Bu reaktif alımlar Diderot Etkisi olarak bilinir hale geldi.

Diderot Etkisi, yeni bir mülk edinmenin çoğu zaman daha fazla yeni şey edinmenize yol açan tüketim sarmalını yarattığını belirtir. Sonuç olarak, önceki benlerimizin asla mutlu ya da tatmin hissetmek için ihtiyaç duymadığı şeyleri satın alıyoruz.

Neden İhtiyacımız Olmayan Şeyleri İstiyoruz?

Diğerleri gibi ben de Diderot Etkisi'ne kurban oldum. Geçenlerde yeni bir araba aldım ve içine girmek için her türlü ilave şeyi satın aldım. Bir lastik basınç göstergesi, cep telefonum için bir araç şarj cihazı, fazladan bir şemsiye, ilk yardım çantası, çakı, el feneri, acil durum battaniyeleri ve hatta emniyet kemeri kesme aleti…

Önceki arabamı yaklaşık 10 yıldır kullandığımı belirtmeliyim ve hiçbir zaman daha önce bahsettiğim ürünlerden herhangi birinin satın almaya değer olduğunu düşünmedim. Yine de parlak yeni arabamı aldıktan sonra kendimi Diderot'la aynı tüketim sarmalına girmşi buldum.

Benzer davranışları yaşamın diğer birçok alanında tespit edebilirsiniz:

Yeni bir elbise alırsın ve şimdi de ona uygun ayakkabı ve küpeler almak zorundasın.

Bir CrossFit üyeliği satın alırsınız ve yakında köpük silindirleri, diz kolları, bilek sarımları ve paleo yemek planları için ödeme yaparsınız.

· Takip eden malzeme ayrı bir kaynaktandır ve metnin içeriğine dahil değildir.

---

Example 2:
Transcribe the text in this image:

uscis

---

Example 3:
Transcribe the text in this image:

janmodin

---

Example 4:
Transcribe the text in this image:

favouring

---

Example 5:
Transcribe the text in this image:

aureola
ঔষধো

Çocuğunuza bir oyuncak bebek alırsınız ve kendinizi, bebekler için var olandan daha fazla aksesuar satın alırken bulursunuz.

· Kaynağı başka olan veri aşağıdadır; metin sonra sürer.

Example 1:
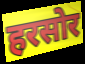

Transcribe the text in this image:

हरसोर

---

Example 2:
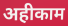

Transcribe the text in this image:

अहीकाम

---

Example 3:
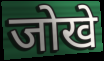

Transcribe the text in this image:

जोखे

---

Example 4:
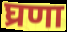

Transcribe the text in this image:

घ्रणा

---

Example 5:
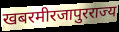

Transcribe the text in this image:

खबरमीरजापुरराज्यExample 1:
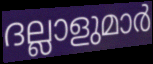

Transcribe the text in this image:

ദല്ലാളുമാർ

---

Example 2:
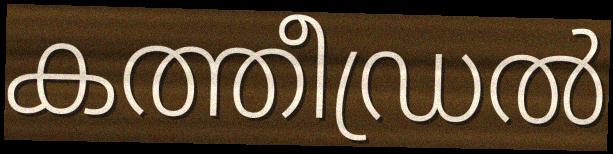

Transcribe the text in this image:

കത്തീഡ്രൽ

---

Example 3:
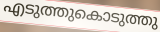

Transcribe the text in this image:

എടുത്തുകൊടുത്തു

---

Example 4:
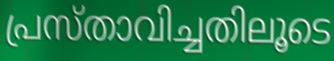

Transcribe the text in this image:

പ്രസ്താവിച്ചതിലൂടെ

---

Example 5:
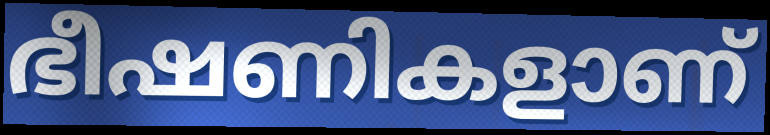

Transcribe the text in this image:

ഭീഷണികളാണ്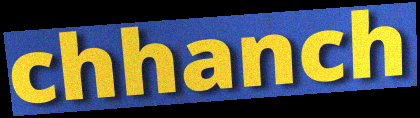
chhanchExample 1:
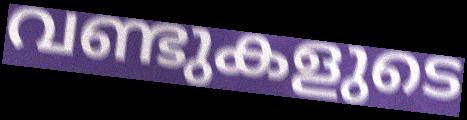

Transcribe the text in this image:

വണ്ടുകളുടെ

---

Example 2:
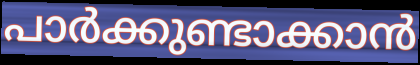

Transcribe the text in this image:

പാർക്കുണ്ടാക്കാൻ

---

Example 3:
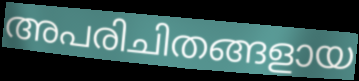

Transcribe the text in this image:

അപരിചിതങ്ങളായ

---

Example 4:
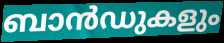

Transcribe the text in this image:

ബാൻഡുകളും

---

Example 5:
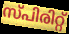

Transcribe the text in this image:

സ്പിരിറ്റ്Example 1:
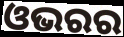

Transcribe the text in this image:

ଓଭରର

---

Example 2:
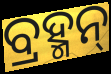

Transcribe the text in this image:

ବ୍ରହ୍ମନ୍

Yeni bir kanepe alıyorsunuz ve aniden tüm oturma odanızın düzenini sorguluyorsunuz. O sandalyeler? O sehpa mı? Bu halı mı? Hepsi gitmeli.

Yaşam, daha fazlasıyla dolu olmak için doğal bir eğilime sahiptir. Nadiren düşürmeyi, basitleştirmeyi, ortadan kaldırmayı, azaltmayı amaçlıyoruz. Doğal eğilimimiz her zaman biriktirmek, eklemek, yükseltmek ve üzerine inşa etmektir.

Sosyoloji profesörü Juliet Schor'un ifadesiyle, “eşya stoğumuzu yükseltme baskısı acımasızca tek yönlü, her zaman artan eğilimdedir” diyor.

Diderot Etkisi bize hayatınızın yalnızca içine girmek için savaşacak daha fazla şey olacağını söyler, bu yüzden önemli olan şeyleri nasıl iyileştireceğinizi, ortadan kaldıracağınızı ve odaklanmanızı anlamanız gerekir.

Neredeyse her alışkanlık bir tetikleyici veya işaret ile başlatılır. Diderot Etkisi'nin gücünü azaltmanın en hızlı yollarından biri , ilk başta buna neden olan alışkanlık tetikleyicilerini önlemektir. Ticari e-posta ve alışveriş listelerinden çıkmak gibi. Size katalog gönderen dergileri arayın ve postalarını iptal edin. Alışveriş merkezi yerine arkadaşlarınızla parkta buluşun.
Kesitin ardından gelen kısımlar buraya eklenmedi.